Difficile de ne pas parler du nouveau roman de Virginie Despentes. Cher connard : dès sa parution, interviews, chroniques et émissions ont déferlé à propos de « l’événement littéraire de la rentrée ». Les uns l’encensent, d’autres le descendent en flèche. Despentes laisse rarement indifférent. Roman épistolaire, Cher connard se lit sous la forme d’un échange de lettres entre Rebecca Latté, une actrice célèbre, et Oscar Jayack, un écrivain en passe de le devenir. Commencé sur le ton de l’insulte, cet échange va très vite prendre un autre tour, pour se muer en amitié. Car avant de devenir un auteur à succès, Oscar a été le petit frère de Corinne, une amie d’enfance de Rebecca. Tous deux viennent de la même région, du même milieu aussi, dans lequel faire des films ou des livres était juste impensable. Leur « dialogue » est régulièrement ponctué par les posts virulents de la blogueuse féministe Zoé Katana (ex-attachée de presse de la maison d’édition d’Oscar, elle vient, au début du roman, de le « metooïser »). L’époque ultra récente circule dans ce texte à trois voix : le confinement, les harcèlements sur les réseaux sociaux, les addictions, l’univers des médias, du cinéma et de l’édition… Ces lettres charrient leur pesant de provocations et de diatribes, mais aussi tout un flot d’émotions et d’empathie pour les personnages, même pour celui que Rebecca appelle « cher connard ». Un homme, deux femmes ; deux trentenaires, une quinqua ; trois hétéros. Et finalement, une réflexion aiguë sur le monde tel qu’il ne va pas, par trois personnages qui le scrutent sans indulgence, mais pas sans amour.

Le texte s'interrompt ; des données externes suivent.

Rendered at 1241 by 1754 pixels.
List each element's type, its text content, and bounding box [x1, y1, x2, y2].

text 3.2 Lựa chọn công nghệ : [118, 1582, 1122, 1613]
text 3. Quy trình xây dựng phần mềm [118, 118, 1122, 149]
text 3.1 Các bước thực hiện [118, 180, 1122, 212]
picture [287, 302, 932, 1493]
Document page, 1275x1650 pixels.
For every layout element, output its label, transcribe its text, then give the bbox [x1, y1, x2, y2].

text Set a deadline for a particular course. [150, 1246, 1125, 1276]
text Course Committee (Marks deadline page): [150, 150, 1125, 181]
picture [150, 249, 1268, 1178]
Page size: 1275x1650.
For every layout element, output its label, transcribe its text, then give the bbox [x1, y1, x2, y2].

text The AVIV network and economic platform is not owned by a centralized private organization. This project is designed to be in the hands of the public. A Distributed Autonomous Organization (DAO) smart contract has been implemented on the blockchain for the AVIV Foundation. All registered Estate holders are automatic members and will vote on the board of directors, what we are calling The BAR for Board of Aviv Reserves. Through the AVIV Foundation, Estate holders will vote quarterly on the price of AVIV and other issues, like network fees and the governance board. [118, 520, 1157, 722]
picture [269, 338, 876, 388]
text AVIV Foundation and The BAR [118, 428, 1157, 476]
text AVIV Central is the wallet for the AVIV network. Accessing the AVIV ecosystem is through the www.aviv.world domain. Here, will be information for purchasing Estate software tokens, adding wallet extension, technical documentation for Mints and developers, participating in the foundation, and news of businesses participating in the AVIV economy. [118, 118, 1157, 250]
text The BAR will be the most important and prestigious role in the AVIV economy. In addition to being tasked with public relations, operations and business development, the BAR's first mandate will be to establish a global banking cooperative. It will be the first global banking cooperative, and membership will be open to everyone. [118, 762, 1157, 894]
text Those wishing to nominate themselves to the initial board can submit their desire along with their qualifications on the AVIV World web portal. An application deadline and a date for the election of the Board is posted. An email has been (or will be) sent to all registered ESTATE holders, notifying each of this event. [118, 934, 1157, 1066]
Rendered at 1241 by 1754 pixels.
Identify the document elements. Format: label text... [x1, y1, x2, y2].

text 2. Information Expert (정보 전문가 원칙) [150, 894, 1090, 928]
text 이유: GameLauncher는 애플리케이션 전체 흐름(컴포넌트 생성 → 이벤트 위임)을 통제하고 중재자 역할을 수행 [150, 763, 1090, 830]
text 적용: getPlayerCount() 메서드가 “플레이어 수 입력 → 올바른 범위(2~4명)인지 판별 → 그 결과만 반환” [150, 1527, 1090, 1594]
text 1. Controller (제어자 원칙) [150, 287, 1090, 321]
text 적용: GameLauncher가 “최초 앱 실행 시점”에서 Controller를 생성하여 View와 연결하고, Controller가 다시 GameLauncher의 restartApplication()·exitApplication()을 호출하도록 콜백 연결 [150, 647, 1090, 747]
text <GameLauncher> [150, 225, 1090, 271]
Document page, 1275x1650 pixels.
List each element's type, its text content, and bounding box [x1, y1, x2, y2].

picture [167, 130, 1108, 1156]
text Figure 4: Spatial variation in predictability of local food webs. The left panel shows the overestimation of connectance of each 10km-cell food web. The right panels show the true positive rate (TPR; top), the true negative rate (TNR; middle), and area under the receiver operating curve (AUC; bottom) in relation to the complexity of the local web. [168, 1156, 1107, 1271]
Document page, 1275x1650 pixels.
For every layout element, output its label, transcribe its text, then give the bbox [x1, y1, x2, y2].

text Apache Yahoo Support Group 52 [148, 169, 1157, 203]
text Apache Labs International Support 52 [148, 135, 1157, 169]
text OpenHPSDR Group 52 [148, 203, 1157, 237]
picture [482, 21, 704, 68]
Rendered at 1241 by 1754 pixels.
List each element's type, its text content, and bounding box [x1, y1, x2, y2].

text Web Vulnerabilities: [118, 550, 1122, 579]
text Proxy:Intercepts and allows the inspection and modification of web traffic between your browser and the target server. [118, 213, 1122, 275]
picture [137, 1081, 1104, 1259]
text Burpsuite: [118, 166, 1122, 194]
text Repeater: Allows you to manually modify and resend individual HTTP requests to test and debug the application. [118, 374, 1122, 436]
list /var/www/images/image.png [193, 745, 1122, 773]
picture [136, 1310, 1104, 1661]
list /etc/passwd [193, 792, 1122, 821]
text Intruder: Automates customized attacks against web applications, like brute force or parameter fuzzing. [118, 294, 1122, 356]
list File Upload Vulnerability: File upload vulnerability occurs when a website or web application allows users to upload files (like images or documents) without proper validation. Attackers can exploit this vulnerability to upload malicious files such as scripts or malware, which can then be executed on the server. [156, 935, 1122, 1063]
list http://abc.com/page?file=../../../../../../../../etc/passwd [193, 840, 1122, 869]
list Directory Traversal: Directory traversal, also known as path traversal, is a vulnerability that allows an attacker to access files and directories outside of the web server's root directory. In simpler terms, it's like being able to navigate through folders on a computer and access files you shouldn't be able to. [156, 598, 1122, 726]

Despentes n’est jamais là où on l’attend. Alors on lui pardonnera certaines envolées douteuses, quelques (rares) passages virant lourdement à la thèse, pour ne garder que ce qu’on aime chez elle depuis le début : sa façon de ne jamais être dans les clous, sa sincérité radicale et souvent à contre-courant, son sens aigu de la formule-choc, son style parfois trash et si drôle, sa capacité inentamée à la révolte, sa recherche perpétuelle de l’émancipation… Pour ses personnages comme pour elle sans doute.
FRED ROBERT
Cher connard, Virginie Despentes Éditions Grasset 22 € Des extraits de Cher connard seront lus par Anna Mouglalis, lors des prochaines Correspondances de Manosque, du 21 au 25 septembre.